The housing parts were previously measured in batches of two, with measurement taking approximately 40 minutes each. Using this new method, each part is measured in 11.25 minutes, and the CMM can inspect eight parts in one setup. Using a conservative $100 per hour quality control rate, this yields a savings of $384 per batch. Because this eight-part inspection job repeats 10 times per year, the annual savings for this three-part family is $11,523.
Mr. Stephens has since developed fixturing for other parts that commonly repeat. The beauty of this process is that once inspection programs are created for a part, it is easy to call up those models and string them together to enable the CMM to perform a number of measurement operations one after another. Because of the fixturing plate repeatability, plates can be located in various different positions on the table. Each possible plate position is assigned a location number. Mr. Stephens simply changes the CMM coordinate system to match the location of the first plate/part on the table. Once that is defined, the CMM knows the location of all the other plates/parts on its table. That also means that an operation no longer has to jog the CMM probe to the part to pick up a plane, hole location or some feature to enable the CMM to know how a part is oriented on the table.
This “drag and drop” programming capability has him looking at setting up jobs and programming a bit differently. “Now, I consider how many parts I can fixture together, how close they can be to each other, how I can access as many features in one setup as possible and how I can take advantage of the CMM’s articulating probe,” Mr.
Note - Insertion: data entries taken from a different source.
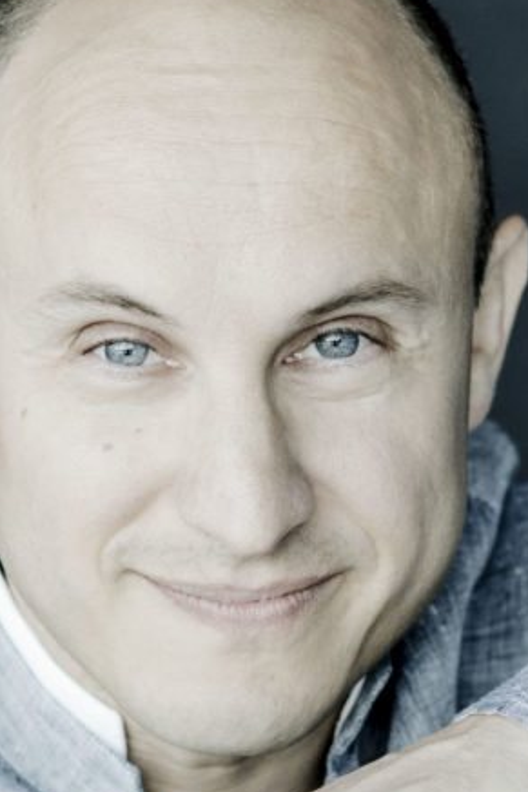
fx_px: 5680
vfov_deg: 8.0
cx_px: 143
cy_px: 635
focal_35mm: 258
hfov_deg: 5.3
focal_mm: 55
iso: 200
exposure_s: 1/100
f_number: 2.5
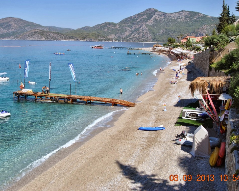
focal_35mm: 41
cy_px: 96
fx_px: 290
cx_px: 124
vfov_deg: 36.5
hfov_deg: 44.8
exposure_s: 1/250
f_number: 8
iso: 100
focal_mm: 24
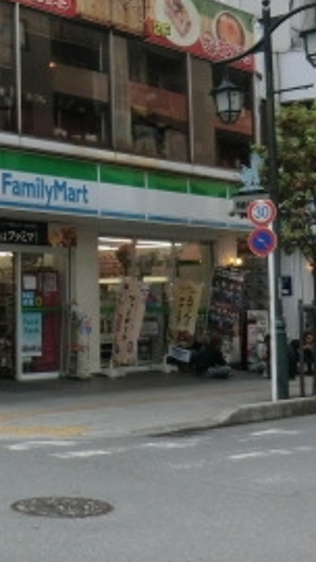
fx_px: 923
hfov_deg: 17.8
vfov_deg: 33.7
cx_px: -131
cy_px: 210
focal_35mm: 62
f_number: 3.2
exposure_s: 1/400
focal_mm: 4.3
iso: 80
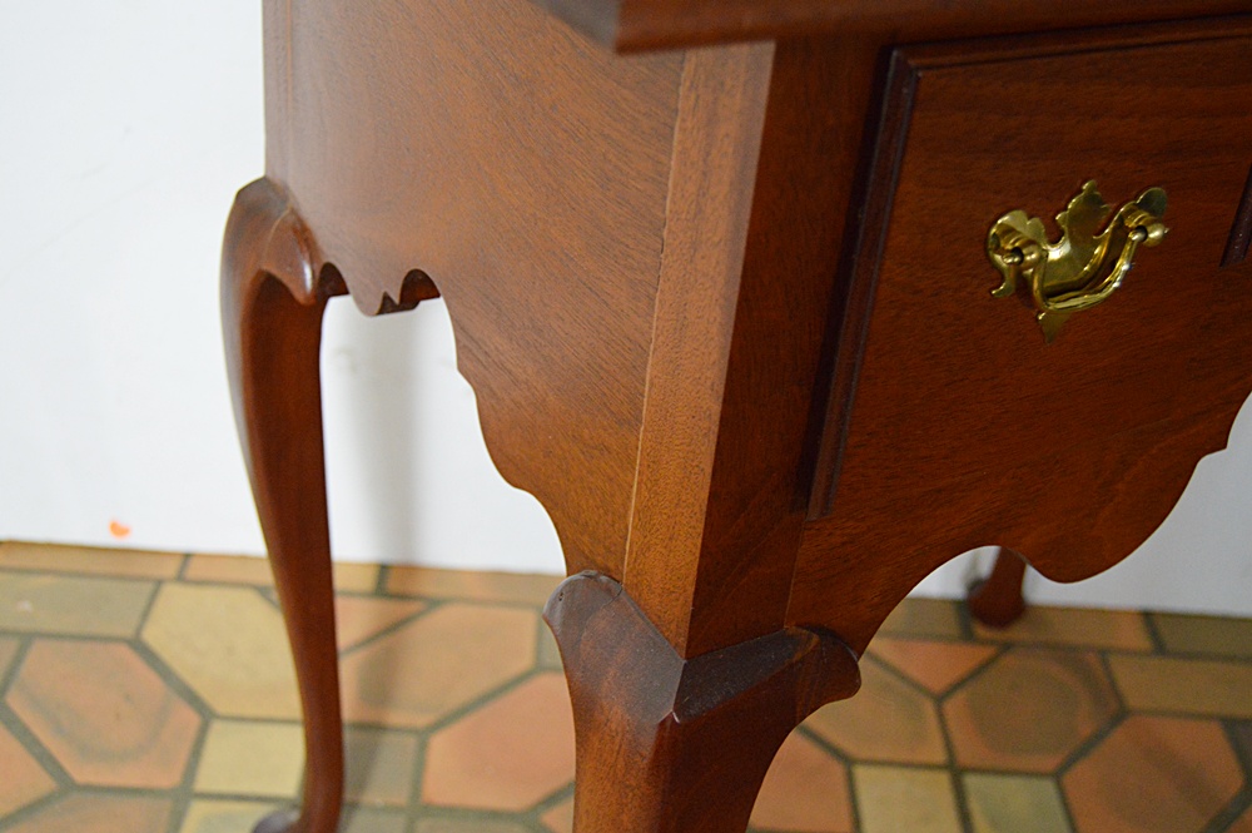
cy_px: 416
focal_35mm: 45
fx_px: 1564
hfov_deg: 43.6
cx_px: 626
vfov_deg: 29.8
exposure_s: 1/60
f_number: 4.2
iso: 2000
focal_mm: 30
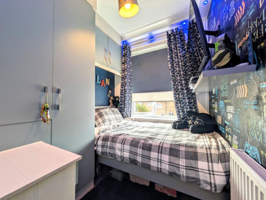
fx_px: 92
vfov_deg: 94.6
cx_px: 133
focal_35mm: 12
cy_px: 100
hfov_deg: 110.5
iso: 52
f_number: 1.7
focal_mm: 2.02
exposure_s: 1/87.1
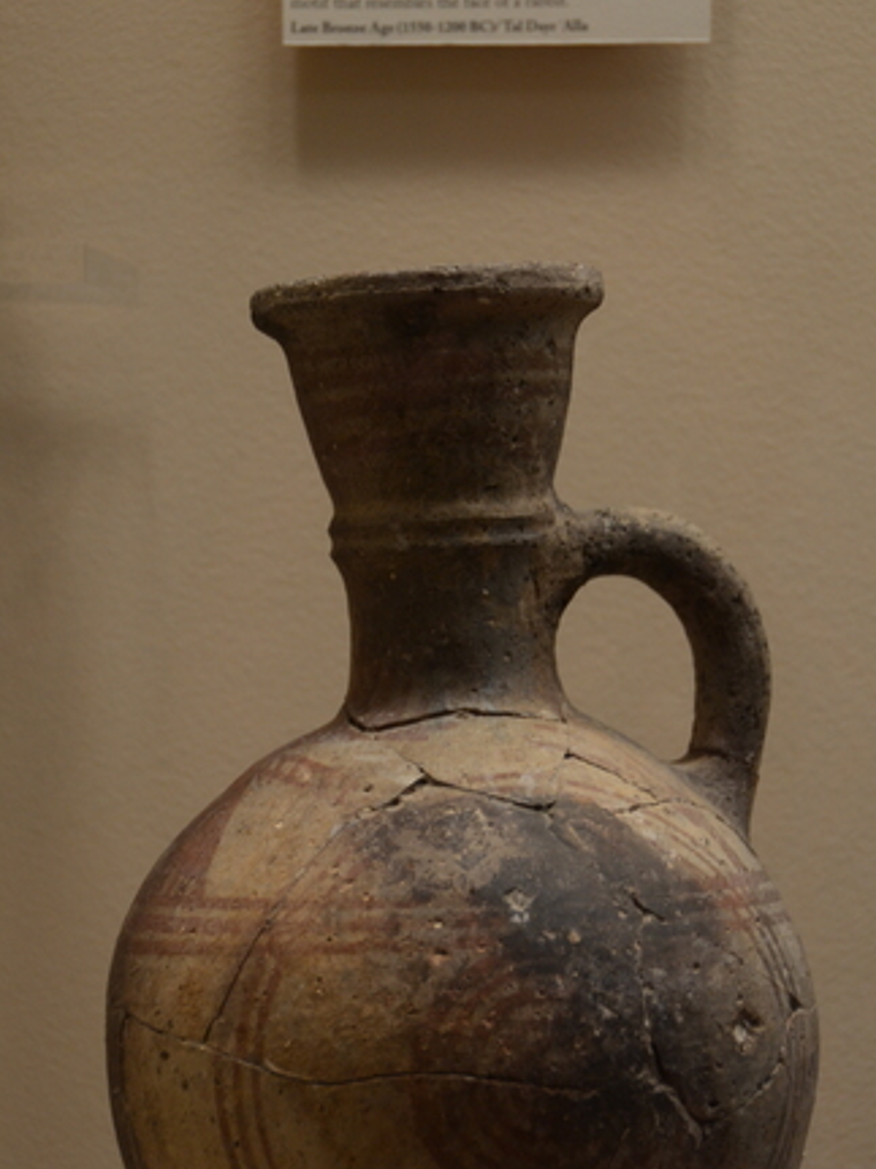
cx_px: 445
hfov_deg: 13.3
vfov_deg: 17.7
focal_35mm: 111
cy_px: 730
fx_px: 3747
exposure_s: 1/50
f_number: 4.8
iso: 500
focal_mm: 50
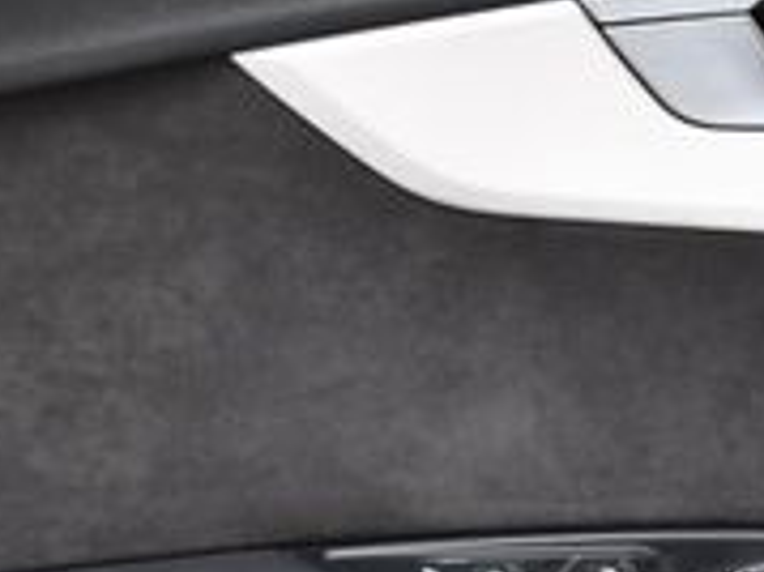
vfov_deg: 11.9
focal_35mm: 124
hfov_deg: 15.8
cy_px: 512
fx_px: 2735
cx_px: 546
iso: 560
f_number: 4
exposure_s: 1/250
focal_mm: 24
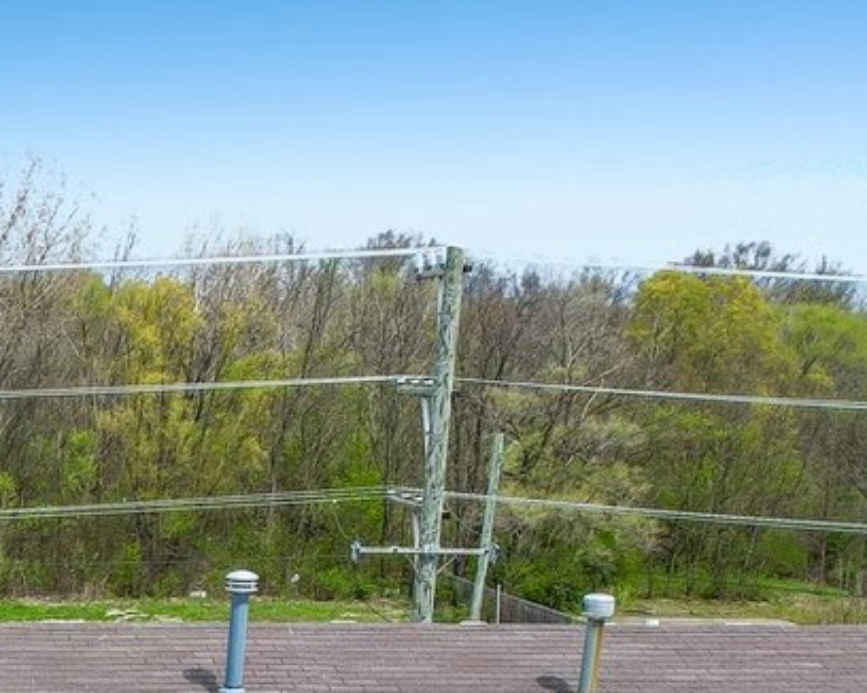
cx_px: -444
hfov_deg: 20.0
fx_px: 2103
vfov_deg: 17.1
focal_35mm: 82
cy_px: 1014
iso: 100
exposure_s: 1/400
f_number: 2.8
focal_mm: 8.4
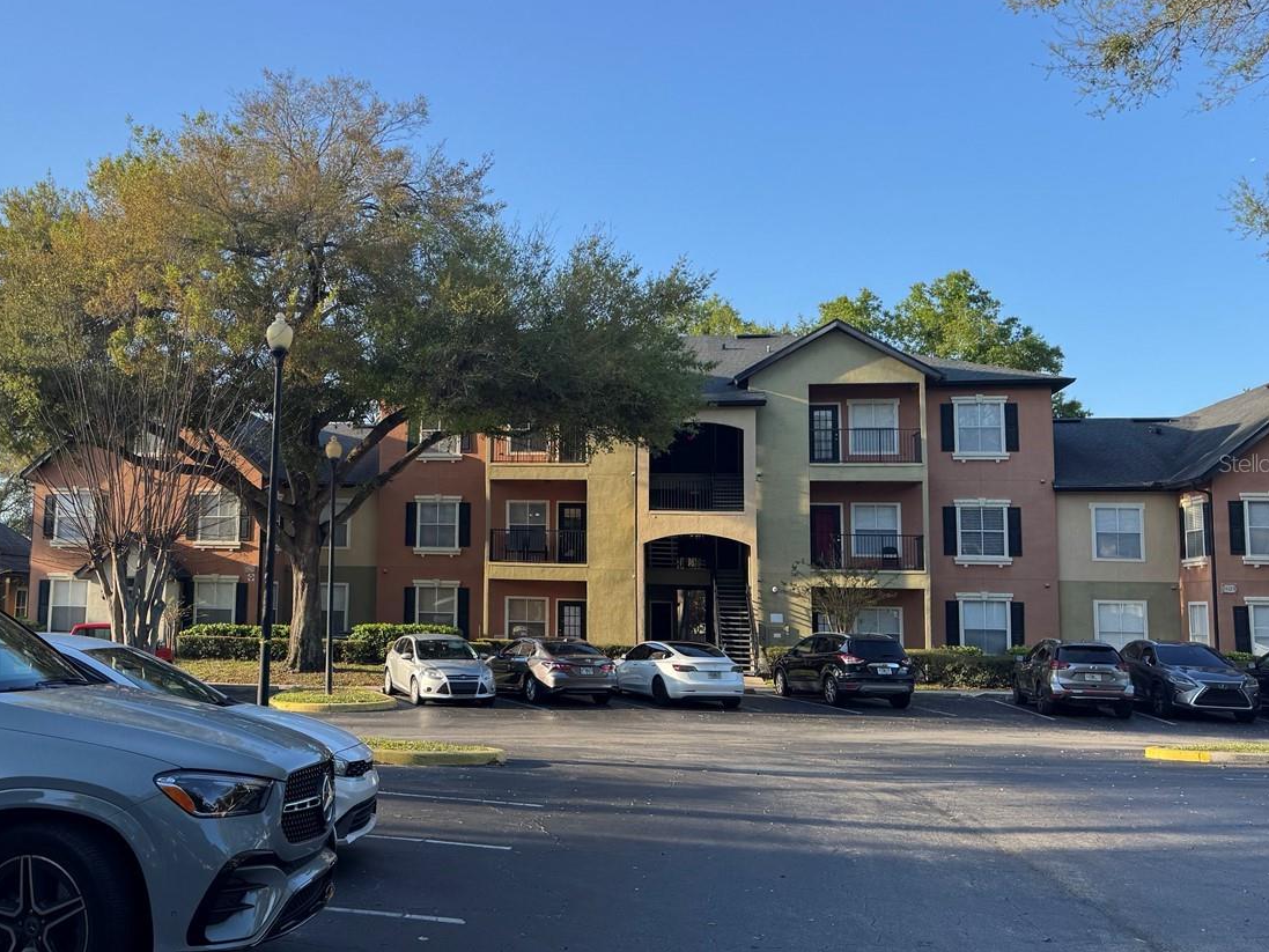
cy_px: 463
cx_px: 403
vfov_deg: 40.7
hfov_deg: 51.4
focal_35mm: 35
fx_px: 1283
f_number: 1.78
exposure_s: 1/1524
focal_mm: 6.76
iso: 80
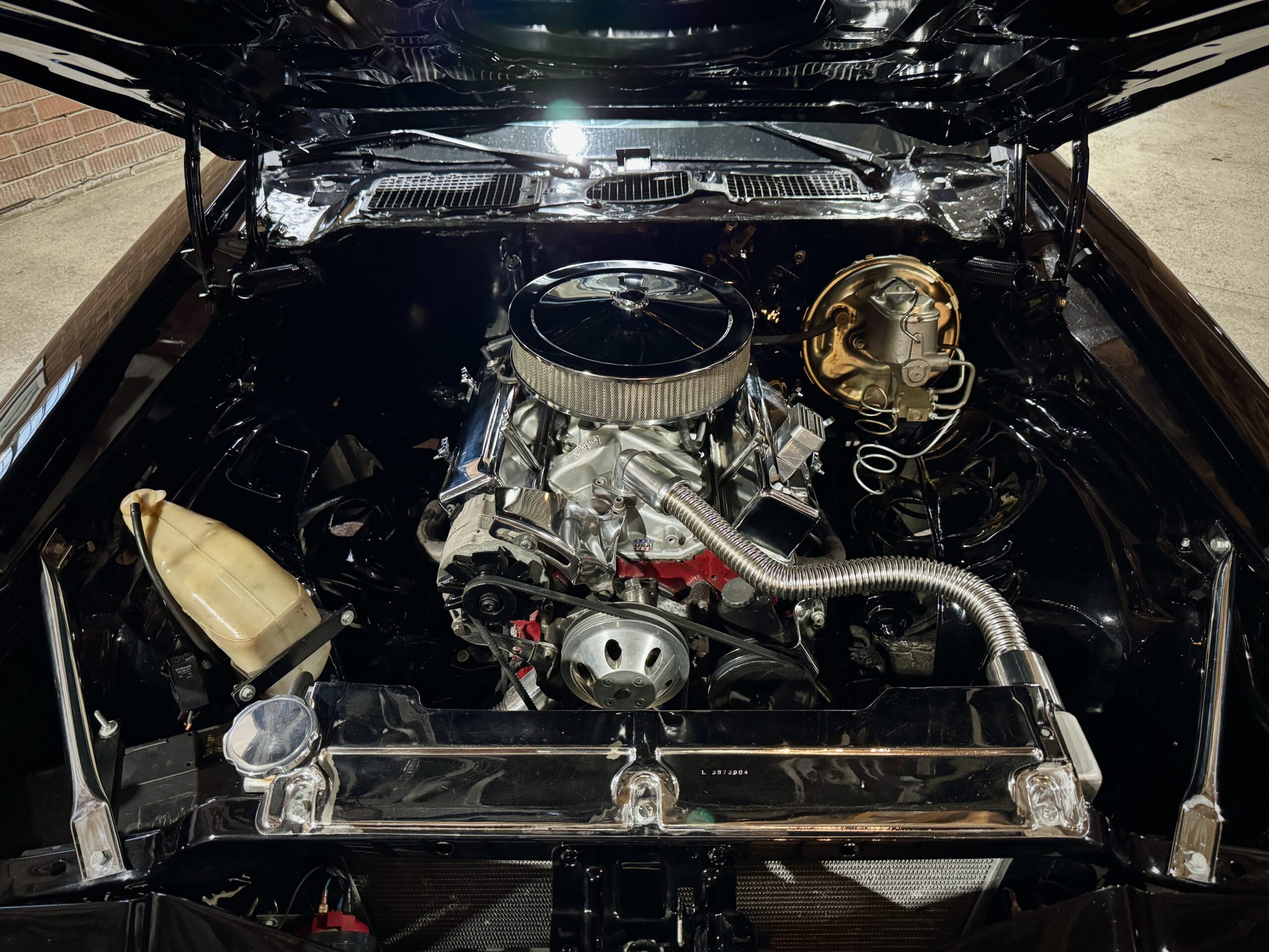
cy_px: 476
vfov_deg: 56.8
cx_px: 634
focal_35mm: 24
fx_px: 880
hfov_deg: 71.6
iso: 1000
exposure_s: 1/31
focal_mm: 6.76
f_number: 1.78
Stephens explains.
Moving forward, Mr. Stephens is creating CMM inspection fixture plates for other jobs that routinely repeat. The part shown on page 82 is an example. This clamp for a round aluminum part uses a rubber tip on the setscrew so as not to damage the part. Plus, orienting this part vertically enables the CMM to inspect both sides in one setup. This eliminates the need to flip the part to inspect the other side as would be necessary if it were clamped horizontally. The inspection time originally was 2.5 hours per piece, but now it is only 45 minutes. He plans to build a fixture rack to store dedicated plates with fixtures still in place, similar in concept to a pallet pool for an HMC.
The shop’s other smaller Tesa CMM has also been fitted with the Inspection Arsenal fixturing system. It is primarily used to perform first-article inspection or one-off-type measurement projects while enabling the larger Contura to perform longer-running inspection routines of multiple parts. Mr. Stephens says he plans to add a similar fixturing system to the shop’s Mitutoyo QuickScope vision measuring machine.
“Tools and strategies like this for part inspection let our department shine a bit,” Mr. Stephens says. “It demonstrates that we’re working to reduce the money that we’re taking out of the product for inspection—taking the expense out of quality. Given the nature of our shop’s owner, I’ll likely be afforded to reinvest that savings back into our quality department to achieve additional savings.”
That’s a huge advantage to Mr. Gronback’s approach, he notes, and is also a big reason why the shop has realized 25 to 30 percent annual growth for last 7 years.